Every record below needs to be retyped exactly as it appears.
╭─ EXERCISE MATERIAL
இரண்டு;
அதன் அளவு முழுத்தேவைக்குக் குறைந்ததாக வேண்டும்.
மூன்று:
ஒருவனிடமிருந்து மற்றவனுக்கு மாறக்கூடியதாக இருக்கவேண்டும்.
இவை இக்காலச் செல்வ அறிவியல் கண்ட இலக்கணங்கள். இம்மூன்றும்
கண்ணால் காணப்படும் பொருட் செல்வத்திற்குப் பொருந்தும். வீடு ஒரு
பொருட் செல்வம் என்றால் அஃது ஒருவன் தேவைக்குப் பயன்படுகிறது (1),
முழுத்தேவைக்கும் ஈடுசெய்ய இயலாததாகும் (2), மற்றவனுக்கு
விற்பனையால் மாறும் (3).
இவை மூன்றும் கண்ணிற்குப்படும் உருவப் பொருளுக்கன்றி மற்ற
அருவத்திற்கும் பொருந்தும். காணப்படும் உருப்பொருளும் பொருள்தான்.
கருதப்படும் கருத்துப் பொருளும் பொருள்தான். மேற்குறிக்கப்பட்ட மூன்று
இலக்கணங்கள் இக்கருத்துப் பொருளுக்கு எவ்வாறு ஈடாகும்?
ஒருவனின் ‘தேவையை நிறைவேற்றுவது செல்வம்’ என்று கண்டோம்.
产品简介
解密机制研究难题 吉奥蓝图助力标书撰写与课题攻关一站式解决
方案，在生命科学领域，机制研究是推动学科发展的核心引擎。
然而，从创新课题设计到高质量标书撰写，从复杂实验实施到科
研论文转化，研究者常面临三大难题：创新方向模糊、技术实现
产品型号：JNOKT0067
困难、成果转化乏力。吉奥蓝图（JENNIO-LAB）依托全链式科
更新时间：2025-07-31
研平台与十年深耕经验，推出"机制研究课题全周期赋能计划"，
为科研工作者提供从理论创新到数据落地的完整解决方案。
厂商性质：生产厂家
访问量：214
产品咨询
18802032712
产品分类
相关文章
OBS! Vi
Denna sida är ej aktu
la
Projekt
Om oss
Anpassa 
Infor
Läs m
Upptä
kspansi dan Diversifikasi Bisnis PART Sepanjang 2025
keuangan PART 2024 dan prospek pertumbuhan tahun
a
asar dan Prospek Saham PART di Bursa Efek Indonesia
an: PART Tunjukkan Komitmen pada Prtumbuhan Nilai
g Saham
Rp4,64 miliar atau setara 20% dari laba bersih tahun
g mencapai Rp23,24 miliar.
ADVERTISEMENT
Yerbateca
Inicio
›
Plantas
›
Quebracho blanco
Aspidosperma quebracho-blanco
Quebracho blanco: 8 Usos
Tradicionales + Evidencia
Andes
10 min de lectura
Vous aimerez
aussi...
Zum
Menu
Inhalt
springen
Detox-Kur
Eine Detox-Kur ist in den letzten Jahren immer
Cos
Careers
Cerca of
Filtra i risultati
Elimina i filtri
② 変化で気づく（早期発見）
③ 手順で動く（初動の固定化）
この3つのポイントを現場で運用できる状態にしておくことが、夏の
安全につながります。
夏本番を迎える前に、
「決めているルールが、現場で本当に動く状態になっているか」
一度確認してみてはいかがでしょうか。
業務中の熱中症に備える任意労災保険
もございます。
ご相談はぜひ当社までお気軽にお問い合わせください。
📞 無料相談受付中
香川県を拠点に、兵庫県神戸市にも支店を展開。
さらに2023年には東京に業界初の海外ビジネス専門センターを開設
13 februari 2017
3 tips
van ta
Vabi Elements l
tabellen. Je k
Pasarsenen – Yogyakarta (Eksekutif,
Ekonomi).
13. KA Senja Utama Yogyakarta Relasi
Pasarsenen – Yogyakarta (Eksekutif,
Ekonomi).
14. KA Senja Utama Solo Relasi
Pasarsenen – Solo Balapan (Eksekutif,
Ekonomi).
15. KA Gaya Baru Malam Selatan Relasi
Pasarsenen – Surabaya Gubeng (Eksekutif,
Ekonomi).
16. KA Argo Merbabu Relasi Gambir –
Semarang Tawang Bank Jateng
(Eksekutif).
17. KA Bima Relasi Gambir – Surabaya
╰─
● TASK RESPONSE
இரண்டு;
அதன் அளவு முழுத்தேவைக்குக் குறைந்ததாக வேண்டும்.
மூன்று:
ஒருவனிடமிருந்து மற்றவனுக்கு மாறக்கூடியதாக இருக்கவேண்டும்.
இவை இக்காலச் செல்வ அறிவியல் கண்ட இலக்கணங்கள். இம்மூன்றும்
கண்ணால் காணப்படும் பொருட் செல்வத்திற்குப் பொருந்தும். வீடு ஒரு
பொருட் செல்வம் என்றால் அஃது ஒருவன் தேவைக்குப் பயன்படுகிறது (1),
முழுத்தேவைக்கும் ஈடுசெய்ய இயலாததாகும் (2), மற்றவனுக்கு
விற்பனையால் மாறும் (3).
இவை மூன்றும் கண்ணிற்குப்படும் உருவப் பொருளுக்கன்றி மற்ற
அருவத்திற்கும் பொருந்தும். காணப்படும் உருப்பொருளும் பொருள்தான்.
கருதப்படும் கருத்துப் பொருளும் பொருள்தான். மேற்குறிக்கப்பட்ட மூன்று
இலக்கணங்கள் இக்கருத்துப் பொருளுக்கு எவ்வாறு ஈடாகும்?
ஒருவனின் ‘தேவையை நிறைவேற்றுவது செல்வம்’ என்று கண்டோம்.
产品简介
解密机制研究难题 吉奥蓝图助力标书撰写与课题攻关一站式解决
方案，在生命科学领域，机制研究是推动学科发展的核心引擎。
然而，从创新课题设计到高质量标书撰写，从复杂实验实施到科
研论文转化，研究者常面临三大难题：创新方向模糊、技术实现
产品型号：JNOKT0067
困难、成果转化乏力。吉奥蓝图（JENNIO-LAB）依托全链式科
更新时间：2025-07-31
研平台与十年深耕经验，推出"机制研究课题全周期赋能计划"，
为科研工作者提供从理论创新到数据落地的完整解决方案。
厂商性质：生产厂家
访问量：214
产品咨询
18802032712
产品分类
相关文章
OBS! Vi
Denna sida är ej aktu
la
Projekt
Om oss
Anpassa 
Infor
Läs m
Upptä
kspansi dan Diversifikasi Bisnis PART Sepanjang 2025
keuangan PART 2024 dan prospek pertumbuhan tahun
a
asar dan Prospek Saham PART di Bursa Efek Indonesia
an: PART Tunjukkan Komitmen pada Prtumbuhan Nilai
g Saham
Rp4,64 miliar atau setara 20% dari laba bersih tahun
g mencapai Rp23,24 miliar.
ADVERTISEMENT
Yerbateca
Inicio
›
Plantas
›
Quebracho blanco
Aspidosperma quebracho-blanco
Quebracho blanco: 8 Usos
Tradicionales + Evidencia
Andes
10 min de lectura
Vous aimerez
aussi...
Zum
Menu
Inhalt
springen
Detox-Kur
Eine Detox-Kur ist in den letzten Jahren immer
Cos
Careers
Cerca of
Filtra i risultati
Elimina i filtri
② 変化で気づく（早期発見）
③ 手順で動く（初動の固定化）
この3つのポイントを現場で運用できる状態にしておくことが、夏の
安全につながります。
夏本番を迎える前に、
「決めているルールが、現場で本当に動く状態になっているか」
一度確認してみてはいかがでしょうか。
業務中の熱中症に備える任意労災保険
もございます。
ご相談はぜひ当社までお気軽にお問い合わせください。
📞 無料相談受付中
香川県を拠点に、兵庫県神戸市にも支店を展開。
さらに2023年には東京に業界初の海外ビジネス専門センターを開設
13 februari 2017
3 tips
van ta
Vabi Elements l
tabellen. Je k
Pasarsenen – Yogyakarta (Eksekutif,
Ekonomi).
13. KA Senja Utama Yogyakarta Relasi
Pasarsenen – Yogyakarta (Eksekutif,
Ekonomi).
14. KA Senja Utama Solo Relasi
Pasarsenen – Solo Balapan (Eksekutif,
Ekonomi).
15. KA Gaya Baru Malam Selatan Relasi
Pasarsenen – Surabaya Gubeng (Eksekutif,
Ekonomi).
16. KA Argo Merbabu Relasi Gambir –
Semarang Tawang Bank Jateng
(Eksekutif).
17. KA Bima Relasi Gambir – Surabaya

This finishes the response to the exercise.